Originally Posted by
şef
borsa da üşüş beklemeli mi?
dolar çıkıyor, faiz düşüyor, yabancı çıkıyor, geleneksel olarak bilanço sonrası mayıs sat ayı.
yabancı sattıkça yerli hisse alıyor. niye alıyor; alacağı başka ne var: dolar pahalı almak zor, bilakis satmak mantıklı olabilir. faizde dursa parası eriyor. ev-arsa desen onun devri geçti, ihtiyaçsa alınır.
normal bir ekonomik ortam olsa, normal bir yönetim olsa, dolar alıp başını gidince faizleri yukarı çeker, ortamı dengeler idi. lakin faizlerin baskılanacağı çok açık görülüyor.
bu ortamda hisse fiyatlarında gerileme, borsada düşüş beklemeli miyiz?
Güzel soru. Bu soru son dönemlerde özellikle small cap denen bist30 dışındaki hisselerde yaşanan hareketliliği anlamak için de soruluyor.
Bence de, düşük faiz ortamı ve reel hayatta iş yaparak para kazanma şansı azaldığı için böyle bir eğilim oluştu. Bu eğilimde sosyal medyadaki bazı çok takipçili hesapların da etkisi büyük. Ama ben bu konuda esas parayı götürenin arka taraftaki bazı orta boy spekülatörler olduğunu düşünüyorum. Yani ön tarafta bazı çok takipçili hesaplar, bilinçli bir şekilde desteklendi. Yani adamların yazdığı hisseler bilinçli hareket ettirildi, bir güven oluşması ve fenomen olmaları sağlandı, sonra da bu hesaplar üzerinden manipülasyon yapılmaya başlandı.

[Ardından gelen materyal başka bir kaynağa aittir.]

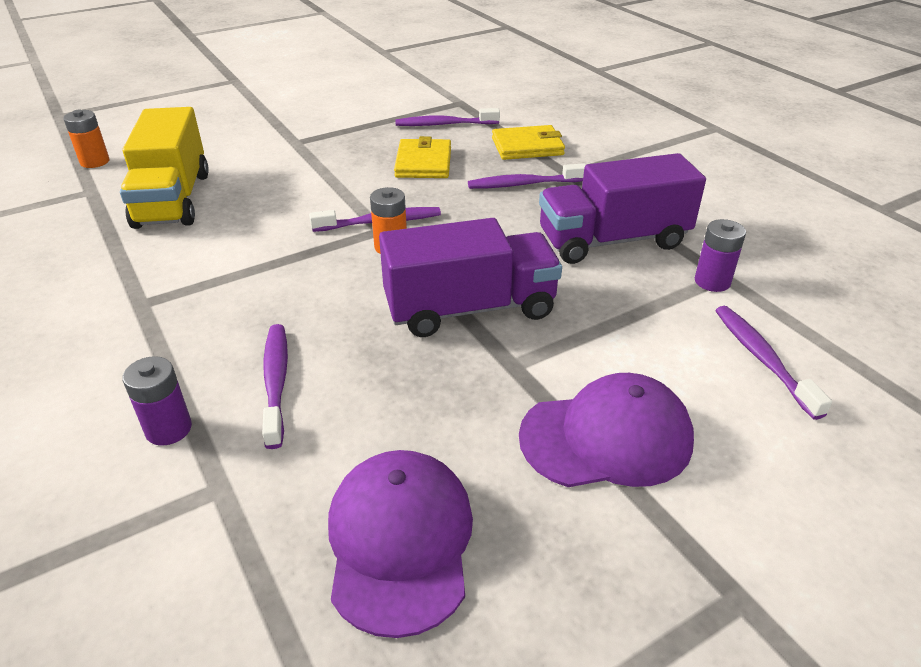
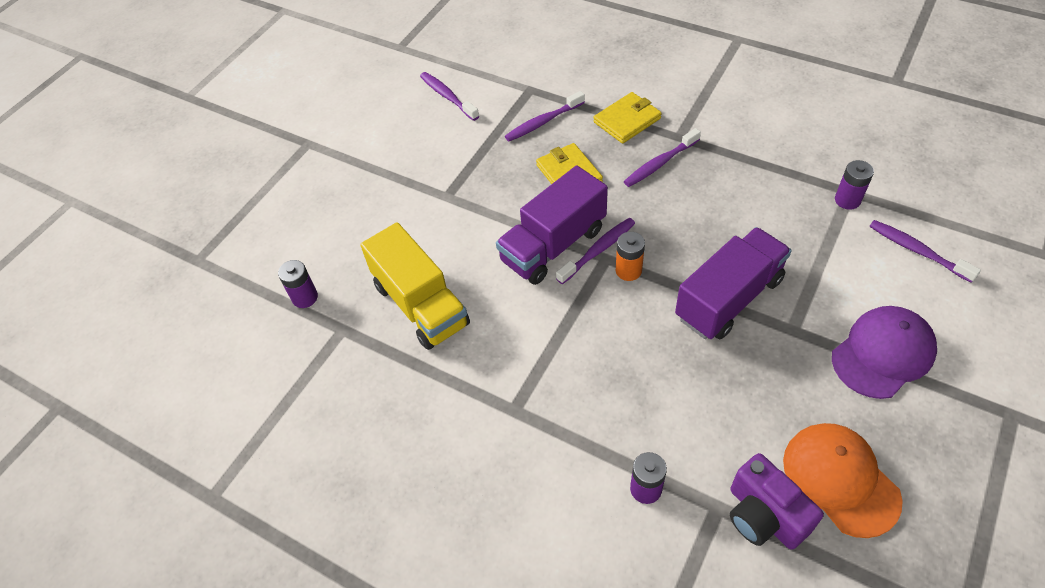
camera: 25 degrees left, 15 degrees up
orange battery [64,110,109,168] -> purple battery [278,260,318,308]
purple toothbrush [262,324,288,449] -> purple toothbrush moved to [420,72,479,121]
purple cap [328,450,473,638] -> orange cap [783,423,903,538]
purple truck [539,153,706,264] -> purple truck moved to [496,166,608,285]
none -> purple camera [730,453,824,550]

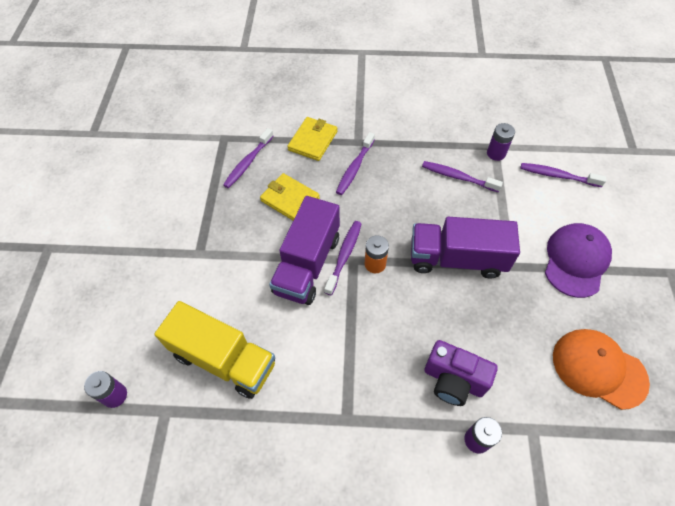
camera: 30 degrees left, 5 degrees up
purple toothbrush [420,72,479,121] -> purple toothbrush moved to [422,161,503,192]
purple truck [675,227,792,340] -> purple truck turned 105 degrees counterclockwise [411,217,520,278]
purple camera [730,453,824,550] -> purple camera moved to [424,340,498,406]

Sonuç olarak. Ponzi olayına benzetiyorum bu durumu. Bahanelerden biri olarak da teknoloji, yazılım vs argümanları kullanıldı. Yıllarca sektörde profesyonel olarak çalışmış biri olarak, 5g gelecek, Teknosa bu işten çok olumlu etkilenecek görüşünü okuyunca kahroluyorum. Takipçilerin de eğitim ve bilinç düzeyi düşük olunca, inanlar da çok oluyor...bu iş Nasrettin hocanın koyunların geçerken yünlerinin çalılara takılma işine benziyor.
Neyse, toparlayalım. Her ponzide olduğu gibi, bu işin sonunda birileri servetine servet katacak...aç gözlü, kumar oynama arzusundaki küçük kumarbazkar da para kaybedecek...üzücü ama, 20 yıl aradan sonra yine 100 binlerce borsa küskünü oluşacak...sonra bizim gibi gönüllüler de deniz yıldızı hikayesinde olduğu gibi birer birer kurtarmaya çalışacak bu yaralıları.
Toparlayamadığımın farkındayım sadede geleyim. Yabancı sermaye girişi olmadan finansal piyasalarda sürdürülebilir getiri imkansız. Olsak olsak içe kapanık İran gibi bir ülke oluruz. Hem Avrupalı gibi yaşayalım, tüketelim, hem de yabancı sermaye girişi olmadan bunu yapalım dersek, olmaz, olamaz. Sürdürülebilir getiri için iyi büyümemiz, bunun için de çok fazla üretmemiz ve satmamız lazım. Bu da sermaye ile oluyor, yerel kaynaklar kısıtlı, zaten bu nedenle gelişmiş ülke değil, gelişmeye çalışan ülke diyorlar bize.